Let’s Talk Space Toilets

The little things that matter in big missions
Space travel is glamorous until you have to use the bathroom. A recent Substack essay has reminded readers that astronauts historically go to great lengths to avoid doing the deed in transit — it has been reported that crews rely on special diets, drugs, and tips passed down through generations to skip a trip to the onboard toilet. Capsules like Soyuz and Crew Dragon have basic facilities, but for multi-day rides the mantra is simple: you should have gone before you left Earth.
A short, smelly history
It has been reported that Frank Borman tried to hold it for nine days on Gemini 7, and the anecdote captures the odd desperation of early spaceflight: tiny cabins, long waits, and limited hygiene. Sanitation on Apollo was famously awful; it has been reported that astronauts spent long, uncomfortable stretches kneading antimicrobial powder into collection bags while living in what some describe as a three-man port‑a‑potty. The takeaway? It took years to engineer something that actually worked in microgravity.
Why gravity is the enemy
On Earth, gravity does three jobs for you: it keeps you seated, it pulls waste away, and it hides it under water. In zero‑G you need alternatives for all three.

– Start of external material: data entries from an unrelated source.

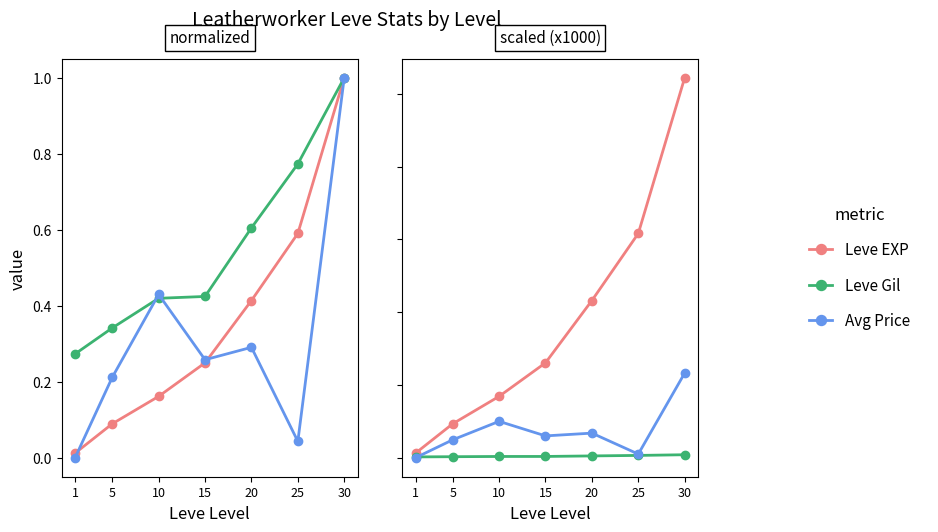

Which category has the highest value across all series?

30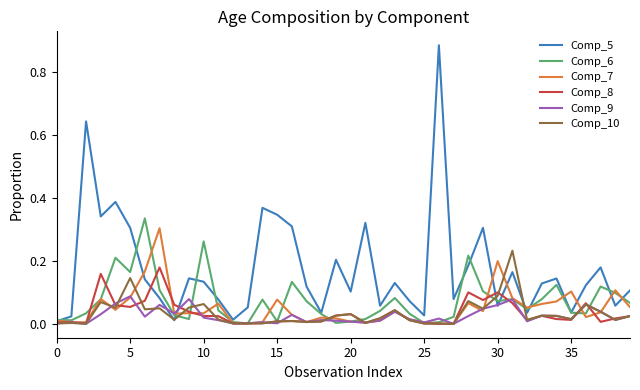

Which series has the largest total across all categories?

Comp_5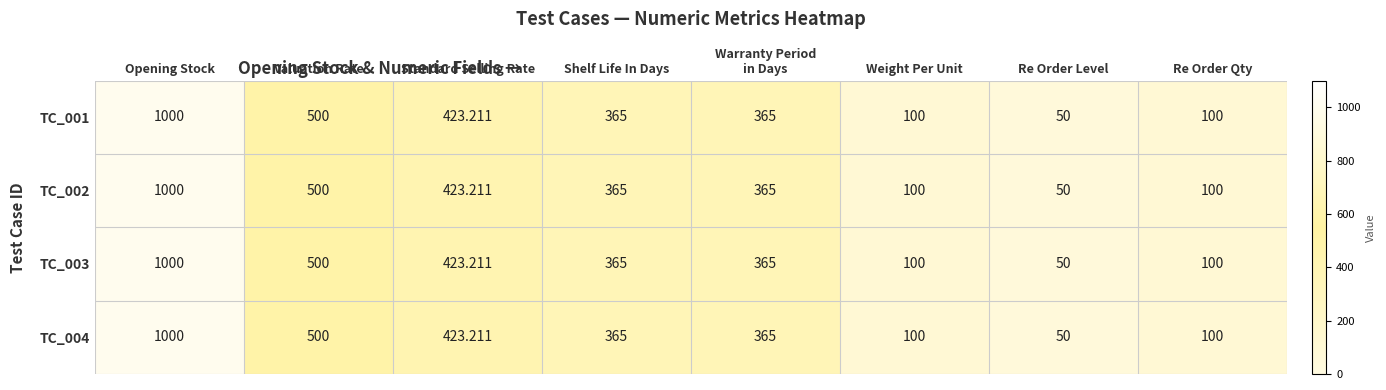

Where is TC_002 nearest to the value 525?

Valuation Rate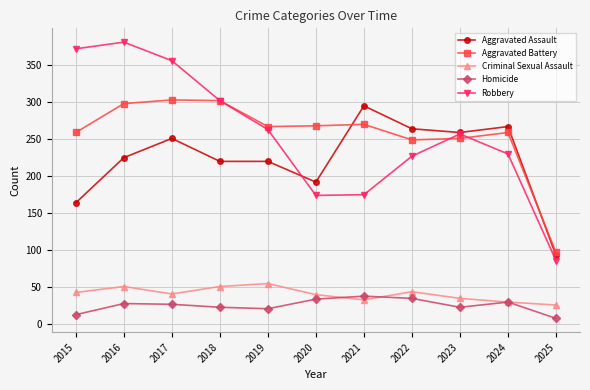

Which series changed the most between 2021 and 2023?

Robbery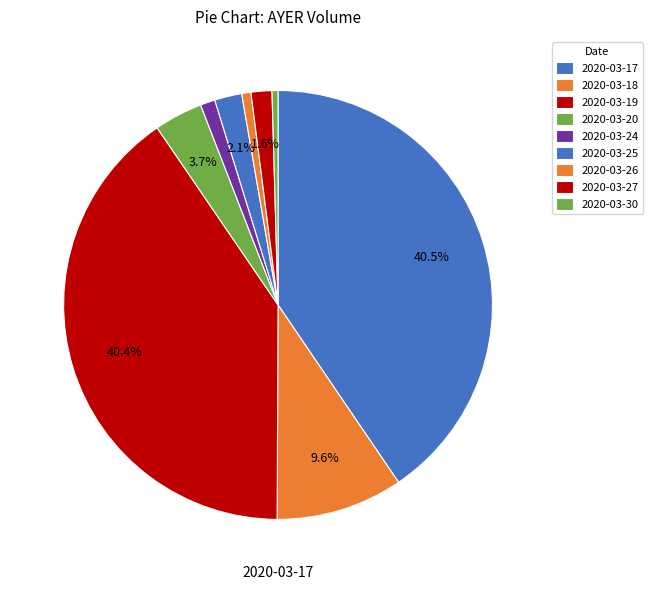

Is it true that 2020-03-17 is 33% of the pie?

False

Engineers have experimented with straps, suction boots, and vacuum systems; some ideas failed spectacularly. The technical challenge is simple to state and fiendish to solve: contain biological waste without relying on a force you don’t have. Sounds mundane, but it’s mission‑critical.
Stakes for the Moon and Mars
Why should we care now? Longer habitats and commercial flights mean more time in enclosed quarters, and missions to the Moon or Mars can’t afford sanitary surprises. It has been reported that transit times (Crew Dragon’s multi‑day trips to the station, for example) push crews to “save” the real bathrooms for better-equipped destinations. So yes, engineers are tinkering with toilets — not glamorous, but essential. After all, if you want humans on Mars, you have to solve the little things as well as the big ones.